Kendall is no stranger to a high profile game or event, having officiated the last two Super League Grand Finals and at the end of the season he will be involved in the 2021 Rugby League World Cup.

As such, for someone tasked with making snap judgments and decisions that have the potential to make or break or season, the importance of mental preparation cannot be underestimated, but that becomes harder when malicious comments intrude into your private life.

“I’d say that if you’re subjected to that kind of stuff, not just me but players, coaches and other referees, it’s hard not to (have a mental impact) on some kind of level whether that be conscious or sub-conscious,” he added.

“It’s about being able to switch off from it You get to a point where you can’t switch off from it and you can’t get away from it.

“I could referee a game on a Thursday or a Friday night and go through a review process, whether that review process had been a positive or negative one.

“Whether I’m then preparing for my next game or trying to put a lot of the previous game to bed, if the game was on a Friday, I’m still receiving messages on a Wednesday.

“I could be having my dinner with my girlfriend on a Wednesday evening and closer to my next game than the one I last reffed and the sheer amount of messages that I’m still receiving and that makes it harder to switch off and move on from.

“It’s very much, we are a figure. Players are in the same boat with this. We’re seen as figures and not humans that have feelings.”

So why has Kendall chosen to return to social media over the off-season?

“I’d see a few comments saying ‘if you can’t handle it don’t be on Twitter or social media’,” he said.

“But I enjoy being on those platforms and see news as it happens and being able to engage with people and seeing what friends and people are doing.

“Out of season it’s a very different place to what it is during the season.

“That’s not to say that when games get up and running again that I will be on it a month into the season – I don’t know. Twitter is a great place but it can also be a cesspool, depending on what’s going on in the world.

He added: “One thing I would stress, though, is that it’s not a game wide issue or a rugby league family issue, we’re talking about isolated incidents and one in 100 people that maybe drag it down.”

However, Kendall believes the comments and abuse directed at match officials, not just in rugby league but other sports, too, over social media is also having an impact on the future of refereeing.

“It’s a cycle,” he said. “You see people blast the referees and say the standards aren’t good enough or this and that, but what they don’t realise by the strength of those comments then directly impacts our recruitment and progression of referees.

“It puts off the people that have been brave enough to start.”

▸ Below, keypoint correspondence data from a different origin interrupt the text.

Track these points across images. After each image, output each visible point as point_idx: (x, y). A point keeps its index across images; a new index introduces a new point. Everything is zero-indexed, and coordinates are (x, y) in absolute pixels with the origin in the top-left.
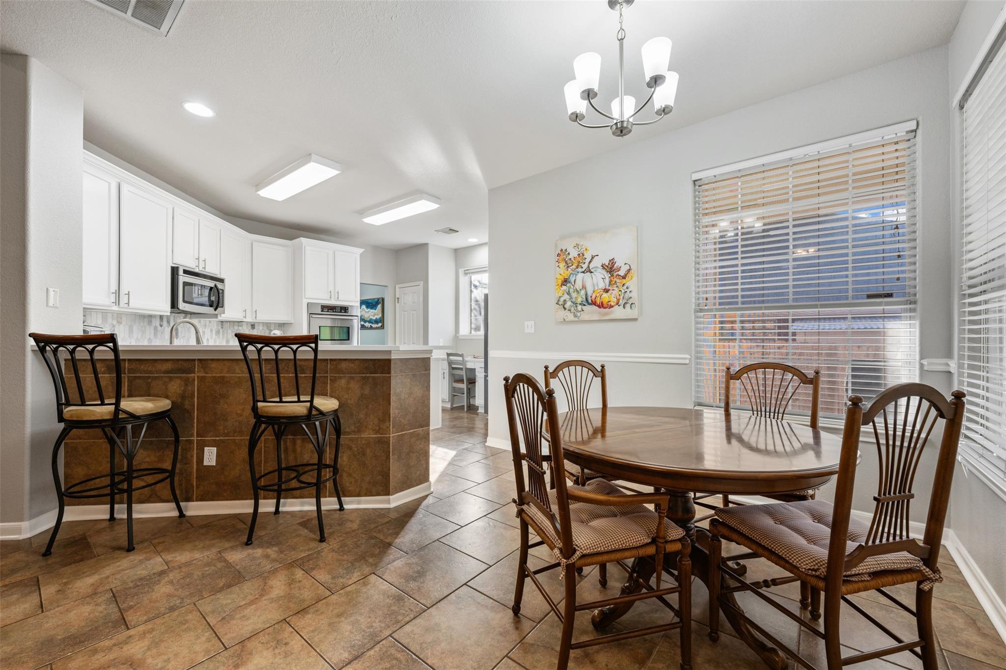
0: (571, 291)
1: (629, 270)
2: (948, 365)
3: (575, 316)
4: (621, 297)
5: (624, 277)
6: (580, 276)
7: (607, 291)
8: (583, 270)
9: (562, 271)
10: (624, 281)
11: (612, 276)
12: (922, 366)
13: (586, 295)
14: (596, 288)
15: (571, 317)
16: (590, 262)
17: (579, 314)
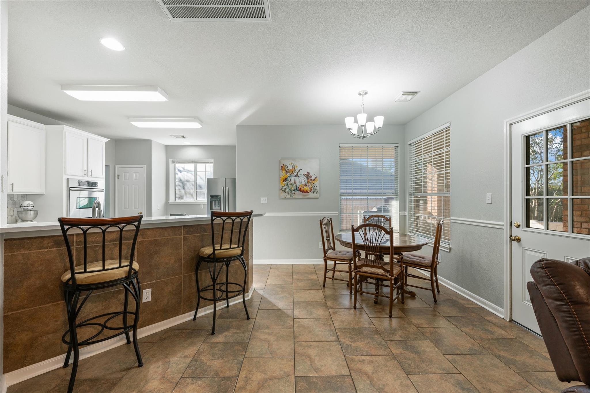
0: (289, 184)
1: (316, 178)
2: (405, 213)
3: (291, 196)
4: (313, 189)
5: (314, 180)
6: (293, 178)
7: (306, 185)
8: (295, 175)
9: (284, 174)
10: (314, 182)
11: (308, 179)
12: (400, 213)
13: (296, 186)
14: (301, 184)
15: (288, 196)
16: (298, 172)
17: (293, 195)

The RFL have made their stance clear that they simply will not tolerate abuse and the discrimination of anyone involved in the game and through its ‘Tackle It’ campaign, the governing body is demanding stronger action from social media companies.

Kendall agrees that the likes of Twitter and Facebook must be held accountable for the hate that regularly crops up on their platforms and says more must be done in order to prevent it occurring: “I’m of the opinion that there needs to be some kind of check, whether that’s an ID check, I think your social media account should be linked to you.

“I could report a tweet for example and the best case scenario is that account gets deleted. But you could be back on Twitter within minutes by setting up a new email and twitter account. There’s no accountability for it. There needs to be something done.”

State of Mind Sport are in awe of all the skills needed to be a referee at any level and that we believe match official need to be given the respect they deserve and sport has historically allowed referee abuse to go unchallenged and we think this is wrong. WE would like to thank Chris and all referees for all the work they do to allow people to play the sports they love every week.